I had read the book from Michael Lewis a couple of years ago and it was clearly the best of many books trying to explain the sources of the “financial crisis” 2008/2009.

Honestly, I could not imagine how you can  make a Hollywood movie out of this book.

The  story is mainly about a couple of  fund managers who discovered at the same time around 2006/2007 that the US mortgage market was deeply flawed especially in the subprime area and that it was only a matter of time until everything would break down.

Most of those fund managers were “ousiders”, so not mainstream super star hedge fund managers but strange guys like Michael Burry, the now famous medical doctor turned fund manager with the Asperger Syndrom or the 2 guys who founded their fund as students with 100k start capital in a garage.

Another important role was played by a Deutsche Bank investment banker Greg Lippmann (in the movie the guy is called Jared Venett) who tried to sell the instruments to bet against sub prime mortgages.

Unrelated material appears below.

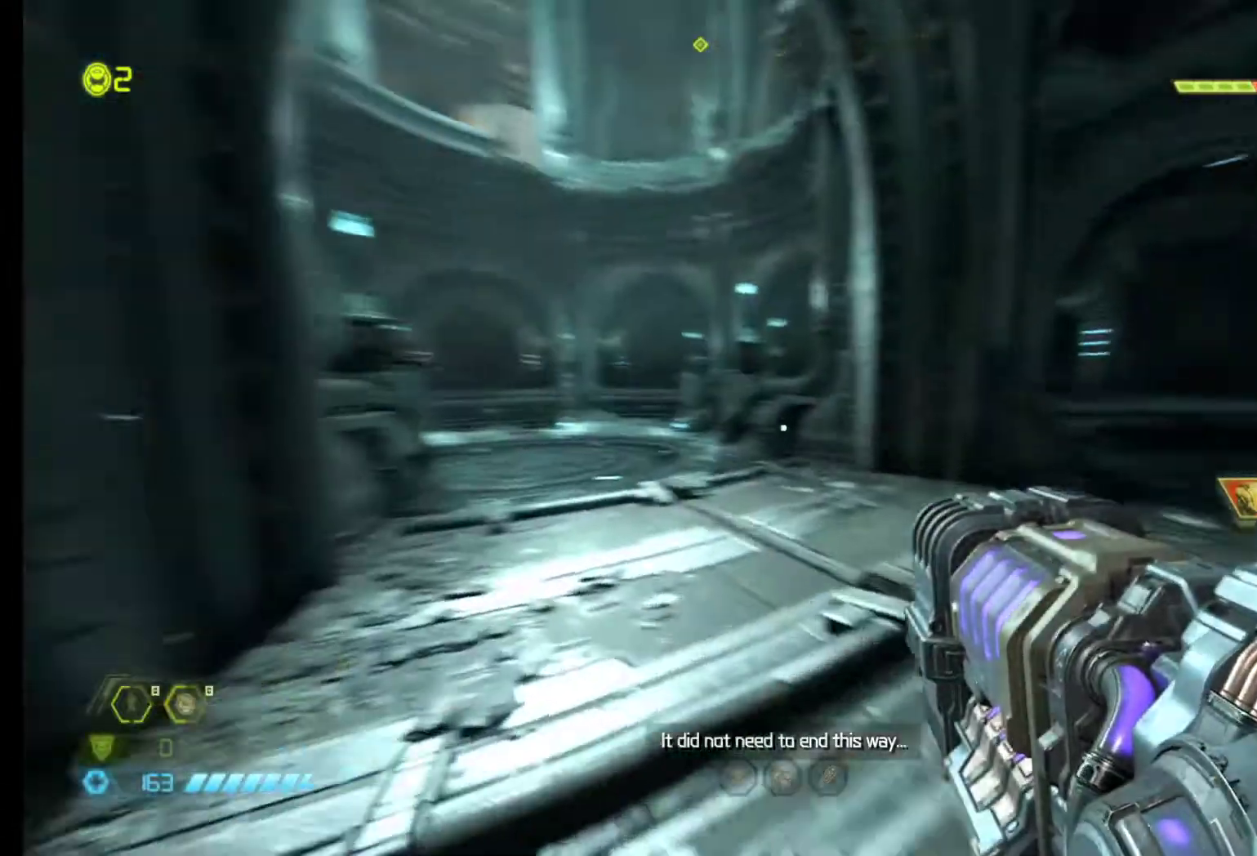
{"keys": ["shift", "z"], "mouse": [], "events": [[367, "shift", "down"]]}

Overall I found the movie extremely entertaining and very good. Why ?

First of all the actors are really really good. Especially Christian Bale (M. Burry) and Ryan Gossling (DB trader) play extremely well.

Secondly, the movie gets surprisingly almost all the facts right. They do explain the underlying concepts very well and often in surprisingly funny ways. One of my favourite scenes is when Selena Gomaz and Richard Thaler explain the conceptof CDS/CDOs at a Las Vegas Black Jack table.

thaler

Of course they made some compromises to turn it into a Hollywood movie. Nevertheless I do think that the movie actually shows a pretty acurate picture of investment banking back in the heydays of 2006/2007.

Best learning experience: negative carry & patience

Of course the characters in the book and the movie were not the only ones who predicted the subprime crisis. Back then a lot of people were sceptical with regard to mortgages banks etc.

But I think what the movie really showed was how difficult it is to actually bet significantly on a “doomsday prediction”. Betting against subprime CDOs required those  guys to pay signifcant amounts of “insurance premium”. In Michael Burry’s case, the “negative carry” was something like -20% p.a. for the full portfolio. In all cases the managers were not credit specialists and investors clearly  didn’t like what they saw at first and in Burry’s and Iceman’s case tried to force them out of their positions because very few people are willing and able to sacrifice yield in order to make big returns.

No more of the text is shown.